Фрагмент текста:
>>>

Самораскрытие Григория Мелехова на разных этапах его внутреннего, духовного и душевного развития правдиво воссоздает картину всех его метаний и исканий. Шолохов сумел передать различные состояния души своего героя, подчас полярные – от, казалось бы, полного приятия «большевиков» до полного их отрицания. В каждом своем душевном порыве Григорий Мелехов предельно искренен, – и в этом – огромная художественная правда характера. Причем самораскрытие героя происходит без «перста указующего» автора, спонтанно, органично, естественно.
Противоречия в развитии характера Григория Мелехова выявили главное «противоречие» романа – между «белыми» и «красными». И заслуга Шолохова как гениального художника – в том, что он способствовал максимально полному самораскрытию обеих сторон этого главного противоречия жизни, предоставил возможность каждой из них с предельной объективностью «раскрывать» и обосновывать свою «правоту», не навязывая читателю своей авторской позиции.
Это не значит, что у автора «Тихого Дона» не было своей позиции. Она, конечно же, была, но не имела ничего общего с той упрощенной, левацкой позицией, которую «антишолоховедение» приписывает Шолохову.
И эта позиция, так же как и «Тихий Дон» в целом, далеко опережала свое время.

<<<

Имеющиеся данные:

>>>

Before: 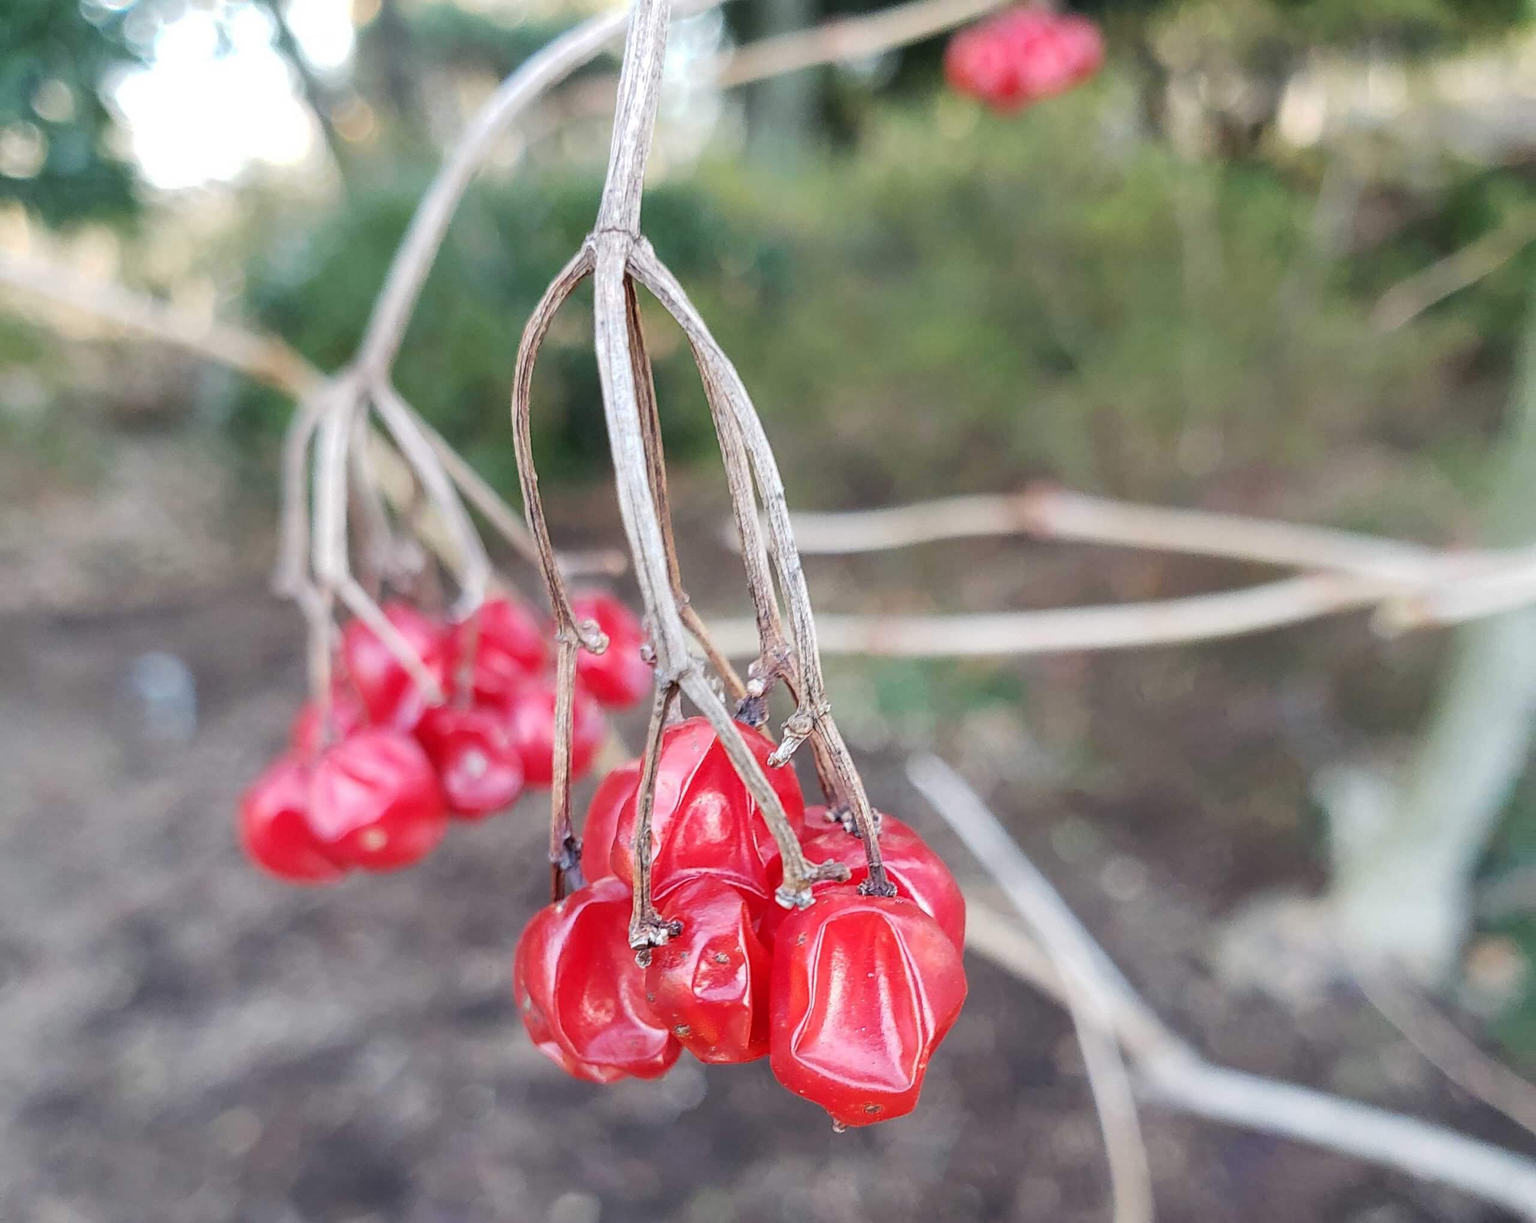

<<<

Что требуется:
Определите, согласуются ли с отрывком о Григории Мелехове три утверждения ниже. На каждое ответьте «да» или «нет» и приведите дословно решающие слова отрывка.
1. Григорий Мелехов предельно искренен в каждом своем душевном порыве.
2. У автора «Тихого Дона» не было собственной позиции.
3. Позиция Шолохова отставала от своего времени.

Готовое решение:
1. Да: «В каждом своем душевном порыве Григорий Мелехов предельно искренен».
2. Нет: «Она, конечно же, была».
3. Нет: «далеко опережала свое время».